You’ll almost never hear innovators say, ‘Can we do something?’ You will sometimes hear them say, ‘How can we do something?’
I heard this last week from Kim Smith, a founding team member of Teach For America and founder/CEO of Bellwether Education Partners, at MIT’s Innovation in Healthcare Symposium. It reminded me of the innovators at our hospital, whose problem-solving visions we try to push toward real products.
Solving problems in the health care system itself seemed a far more daunting task. I arrived at the symposium thinking about the entrenched interests keeping current systems in place — the way doctors are trained, the way companies in health care create competitive barriers to information sharing, the pharmaceutical industry’s business model, the fact that insurance companies are incentivized not to cover sick people. The list goes on.
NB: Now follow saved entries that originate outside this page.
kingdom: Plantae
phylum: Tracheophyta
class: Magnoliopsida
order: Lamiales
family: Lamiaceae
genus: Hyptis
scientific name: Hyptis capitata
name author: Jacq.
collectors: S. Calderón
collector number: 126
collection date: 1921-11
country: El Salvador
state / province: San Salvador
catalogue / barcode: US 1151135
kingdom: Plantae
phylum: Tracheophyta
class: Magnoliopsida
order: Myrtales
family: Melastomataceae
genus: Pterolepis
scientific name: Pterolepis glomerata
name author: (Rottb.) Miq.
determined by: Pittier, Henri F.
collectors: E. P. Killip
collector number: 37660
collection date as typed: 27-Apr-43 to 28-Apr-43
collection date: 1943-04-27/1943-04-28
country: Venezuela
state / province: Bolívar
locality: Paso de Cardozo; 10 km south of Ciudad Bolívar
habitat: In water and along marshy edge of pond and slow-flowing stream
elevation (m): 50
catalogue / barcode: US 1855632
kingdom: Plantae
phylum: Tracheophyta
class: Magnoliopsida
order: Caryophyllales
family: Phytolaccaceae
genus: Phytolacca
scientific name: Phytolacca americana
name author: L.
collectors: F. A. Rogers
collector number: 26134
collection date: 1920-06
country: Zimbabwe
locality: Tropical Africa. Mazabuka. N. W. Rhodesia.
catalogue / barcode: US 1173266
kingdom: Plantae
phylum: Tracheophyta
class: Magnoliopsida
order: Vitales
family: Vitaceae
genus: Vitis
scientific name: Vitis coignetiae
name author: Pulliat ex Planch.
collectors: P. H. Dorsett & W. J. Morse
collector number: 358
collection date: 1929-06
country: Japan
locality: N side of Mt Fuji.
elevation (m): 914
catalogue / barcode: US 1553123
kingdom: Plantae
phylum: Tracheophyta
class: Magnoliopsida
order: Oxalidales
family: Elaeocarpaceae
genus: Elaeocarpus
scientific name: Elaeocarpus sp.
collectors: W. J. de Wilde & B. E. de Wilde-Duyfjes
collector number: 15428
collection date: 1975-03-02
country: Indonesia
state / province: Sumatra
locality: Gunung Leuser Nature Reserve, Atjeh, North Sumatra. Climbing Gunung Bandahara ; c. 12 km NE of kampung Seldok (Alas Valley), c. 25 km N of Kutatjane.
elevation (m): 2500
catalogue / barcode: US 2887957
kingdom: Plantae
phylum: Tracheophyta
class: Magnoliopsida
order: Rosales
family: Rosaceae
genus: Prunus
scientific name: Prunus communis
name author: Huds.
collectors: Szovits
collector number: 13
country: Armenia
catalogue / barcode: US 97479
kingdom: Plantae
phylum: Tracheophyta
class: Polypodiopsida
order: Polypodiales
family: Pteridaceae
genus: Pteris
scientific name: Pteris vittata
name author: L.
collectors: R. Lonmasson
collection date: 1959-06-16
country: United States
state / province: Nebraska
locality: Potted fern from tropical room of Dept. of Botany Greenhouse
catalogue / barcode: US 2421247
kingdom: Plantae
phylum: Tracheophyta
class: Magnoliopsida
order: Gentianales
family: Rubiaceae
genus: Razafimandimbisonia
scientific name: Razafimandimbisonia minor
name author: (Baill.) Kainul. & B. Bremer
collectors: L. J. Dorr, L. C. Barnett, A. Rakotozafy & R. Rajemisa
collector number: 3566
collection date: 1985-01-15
But I left this gathering feeling uplifted and inspired. Thought-leaders from disparate areas had solutions to propose, not just new problems to describe. I later realized that it was the attitudes and approaches of the speakers, rather than their specific content, that inspired me most. Attitudes embodied in statements like this:
- Innovation is learned optimism.
- Innovators embrace failure as a learning experience. Rapid prototyping and not being too attached to an idea is essential to success.
- Innovators are tenacious. They doggedly pursue a goal until it is achieved, and will not stop there.
- Innovators connect dots, often applying a basic principle from one field to another.
As for the actual task of improving the health care system, Harvard Business School professor and author Michael Porter made the business case for why better health care saves money in the long run. He offered eloquent and intuitive solutions (also in his book, Redefining Health Care). They included organizing medical teams based on the patient’s needs not the doctor’s, and measuring value (outcome, defined as what the patient considers important, divided by price) as opposed to simply measuring price.
John Mendelsohn, president of MD Anderson Cancer Center, provided a tangible success story. In the early 1990s, MD Anderson completely reorganized the treatment of cancer patients, moving from isolated treatments by doctors organized by discipline (radiology, surgery, oncology), into well-integrated team treatment addressing the cancer type (breast cancer, head & neck, etc.). One impetus for this change was their analysis of the patient experience: they found that a cancer patient walked an average of 1.5 miles from appointment to appointment in a single day, not a structure that puts the patient’s needs first.
The reorganization required not just optimism, but an up-front investment — constructing new buildings and getting team members to think and communicate differently. But there were great benefits. It brought all practitioners in the same room at the same time speaking with one another directly, addressing the patient’s treatment needs together. And the laboratory researchers at MD Anderson began to attend the clinical teams’ meetings, giving them new insights and ideas that they could take back to the lab. Today, thanks largely to this integrated approach, translational clinical trials at MD Anderson are particularly strong, with 11,000 patients currently enrolled in a clinical trial.
Even the panel on drug development was optimistic. After the usual despairing remarks (“Only 1-2 drugs in 1,000 make it through clinical trials. That’s like Boeing making 1,000 planes and they all crash except for 1 or 2.”), the panelists offered potential solutions. These were based primarily in engineering models and systems-based thinking: Do more modeling of clinical trials in silico to avoid late-stage failures. Allow negative data from clinical trials to become public so that we can learn from them.
Clinicians and lab researchers cultivate learned optimism by necessity — without it, they couldn’t stay motivated. It was refreshing to hear the same optimism applied to health care as a system — a strong counterpoint to the vocal pessimism that’s pervasive in the public discourse.